*** Opening Entries supplied ***
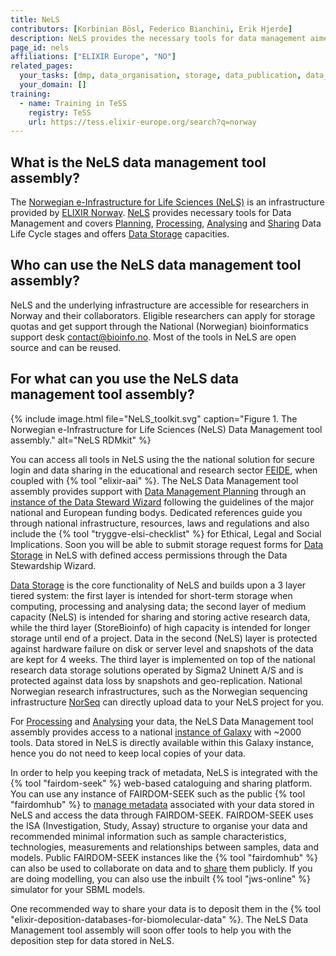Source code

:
 ```yaml
---
title: NeLS
contributors: [Korbinian Bösl, Federico Bianchini, Erik Hjerde]
description: NeLS provides the necessary tools for data management aimed for researchers in Norway and their collaborators.
page_id: nels
affiliations: ["ELIXIR Europe", "NO"]
related_pages: 
  your_tasks: [dmp, data_organisation, storage, data_publication, data_transfer, metadata]
  your_domain: []
training:
  - name: Training in TeSS
    registry: TeSS
    url: https://tess.elixir-europe.org/search?q=norway
---
```


## What is the NeLS data management tool assembly?

The [Norwegian e-Infrastructure for Life Sciences (NeLS)](https://nels.bioinfo.no/) is an infrastructure provided by [ELIXIR Norway](https://elixir.no/). [NeLS](https://doi.org/10.12688/f1000research.15119.1) provides necessary tools for Data Management and covers [Planning](planning), [Processing](processing), [Analysing](analysing) and [Sharing](sharing) Data Life Cycle stages and offers [Data Storage](storage) capacities.

## Who can use the NeLS data management tool assembly?

NeLS and the underlying infrastructure are accessible for researchers in Norway and their collaborators. Eligible researchers can apply for storage quotas and get support through the National (Norwegian) bioinformatics support desk [contact@bioinfo.no](mailto:contact@bioinfo.no). Most of the tools in NeLS are open source and can be reused.



## For what can you use the NeLS data management tool assembly?

{% include image.html file="NeLS_toolkit.svg" caption="Figure 1. The Norwegian e-Infrastructure for Life Sciences (NeLS) Data Management tool assembly." alt="NeLS RDMkit" %}

You can access all tools in NeLS using the the national solution for secure login and data sharing in the educational and research sector [FEIDE](https://www.feide.no/), when coupled with {% tool "elixir-aai" %}.
The NeLS Data Management tool assembly provides support with [Data Management Planning](planning) through an [instance of the Data Steward Wizard](https://elixir-no.ds-wizard.org) following the guidelines of the major national and European funding bodys. Dedicated references guide you through national infrastructure, resources, laws and regulations and also include the {% tool "tryggve-elsi-checklist" %} for Ethical, Legal and Social Implications. Soon you will be able to submit storage request forms for [Data Storage](storage) in NeLS with defined access permissions through the Data Stewardship Wizard.

[Data Storage](storage) is the core functionality of NeLS and builds upon a 3 layer tiered system: the first layer is intended for short-term storage when computing, processing and analysing data; the second layer of medium capacity (NeLS) is intended for sharing and storing active research data, while the third layer (StoreBioinfo) of high capacity is intended for longer storage until end of a project.
Data in the second (NeLS) layer is protected against hardware failure on disk or server level and snapshots of the data are kept for 4 weeks. The third layer is implemented on top of the national research data storage solutions operated by Sigma2 Uninett A/S and is protected against data loss by snapshots and geo-replication.
National Norwegian research infrastructures, such as the Norwegian sequencing infrastructure [NorSeq](https://www.norseq.org/) can directly upload data to your NeLS project for you.

For [Processing](processing) and [Analysing](analysing) your data, the NeLS Data Management tool assembly provides access to a national [instance of Galaxy](https://usegalaxy.no) with ~2000 tools.
Data stored in NeLS is directly available within this Galaxy instance, hence you do not need to keep local copies of your data.
 
In order to help you keeping track of metadata, NeLS is integrated with the {% tool "fairdom-seek" %} web-based cataloguing and sharing platform. You can use any instance of FAIRDOM-SEEK such as the public {% tool "fairdomhub" %} to [manage metadata](metadata_management) associated with your data stored in NeLS and access the data through FAIRDOM-SEEK. FAIRDOM-SEEK uses the ISA (Investigation, Study, Assay) structure to organise your data and recommended minimal information such as sample characteristics, technologies, measurements and relationships between samples, data and models. Public FAIRDOM-SEEK instances like the {% tool "fairdomhub" %}  can also be used to collaborate on data and to [share](sharing) them publicly. If you are doing modelling, you can also use the inbuilt {% tool "jws-online" %} simulator for your SBML models.
 
One recommended way to share your data is to deposit them in the {% tool "elixir-deposition-databases-for-biomolecular-data" %}. The NeLS Data Management tool assembly will soon offer tools to help you with the deposition step for data stored in NeLS.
*** Closing Entries supplied ***
*Problem requirements*.
Line by line, print the records above exactly, skipping each picture.

*Answer to this exercise*.
Source code

:
 ```yaml
---
title: NeLS
contributors: [Korbinian Bösl, Federico Bianchini, Erik Hjerde]
description: NeLS provides the necessary tools for data management aimed for researchers in Norway and their collaborators.
page_id: nels
affiliations: ["ELIXIR Europe", "NO"]
related_pages: 
  your_tasks: [dmp, data_organisation, storage, data_publication, data_transfer, metadata]
  your_domain: []
training:
  - name: Training in TeSS
    registry: TeSS
    url: https://tess.elixir-europe.org/search?q=norway
---
```


## What is the NeLS data management tool assembly?

The [Norwegian e-Infrastructure for Life Sciences (NeLS)](https://nels.bioinfo.no/) is an infrastructure provided by [ELIXIR Norway](https://elixir.no/). [NeLS](https://doi.org/10.12688/f1000research.15119.1) provides necessary tools for Data Management and covers [Planning](planning), [Processing](processing), [Analysing](analysing) and [Sharing](sharing) Data Life Cycle stages and offers [Data Storage](storage) capacities.

## Who can use the NeLS data management tool assembly?

NeLS and the underlying infrastructure are accessible for researchers in Norway and their collaborators. Eligible researchers can apply for storage quotas and get support through the National (Norwegian) bioinformatics support desk [contact@bioinfo.no](mailto:contact@bioinfo.no). Most of the tools in NeLS are open source and can be reused.



## For what can you use the NeLS data management tool assembly?

{% include image.html file="NeLS_toolkit.svg" caption="Figure 1. The Norwegian e-Infrastructure for Life Sciences (NeLS) Data Management tool assembly." alt="NeLS RDMkit" %}

You can access all tools in NeLS using the the national solution for secure login and data sharing in the educational and research sector [FEIDE](https://www.feide.no/), when coupled with {% tool "elixir-aai" %}.
The NeLS Data Management tool assembly provides support with [Data Management Planning](planning) through an [instance of the Data Steward Wizard](https://elixir-no.ds-wizard.org) following the guidelines of the major national and European funding bodys. Dedicated references guide you through national infrastructure, resources, laws and regulations and also include the {% tool "tryggve-elsi-checklist" %} for Ethical, Legal and Social Implications. Soon you will be able to submit storage request forms for [Data Storage](storage) in NeLS with defined access permissions through the Data Stewardship Wizard.

[Data Storage](storage) is the core functionality of NeLS and builds upon a 3 layer tiered system: the first layer is intended for short-term storage when computing, processing and analysing data; the second layer of medium capacity (NeLS) is intended for sharing and storing active research data, while the third layer (StoreBioinfo) of high capacity is intended for longer storage until end of a project.
Data in the second (NeLS) layer is protected against hardware failure on disk or server level and snapshots of the data are kept for 4 weeks. The third layer is implemented on top of the national research data storage solutions operated by Sigma2 Uninett A/S and is protected against data loss by snapshots and geo-replication.
National Norwegian research infrastructures, such as the Norwegian sequencing infrastructure [NorSeq](https://www.norseq.org/) can directly upload data to your NeLS project for you.

For [Processing](processing) and [Analysing](analysing) your data, the NeLS Data Management tool assembly provides access to a national [instance of Galaxy](https://usegalaxy.no) with ~2000 tools.
Data stored in NeLS is directly available within this Galaxy instance, hence you do not need to keep local copies of your data.
 
In order to help you keeping track of metadata, NeLS is integrated with the {% tool "fairdom-seek" %} web-based cataloguing and sharing platform. You can use any instance of FAIRDOM-SEEK such as the public {% tool "fairdomhub" %} to [manage metadata](metadata_management) associated with your data stored in NeLS and access the data through FAIRDOM-SEEK. FAIRDOM-SEEK uses the ISA (Investigation, Study, Assay) structure to organise your data and recommended minimal information such as sample characteristics, technologies, measurements and relationships between samples, data and models. Public FAIRDOM-SEEK instances like the {% tool "fairdomhub" %}  can also be used to collaborate on data and to [share](sharing) them publicly. If you are doing modelling, you can also use the inbuilt {% tool "jws-online" %} simulator for your SBML models.
 
One recommended way to share your data is to deposit them in the {% tool "elixir-deposition-databases-for-biomolecular-data" %}. The NeLS Data Management tool assembly will soon offer tools to help you with the deposition step for data stored in NeLS.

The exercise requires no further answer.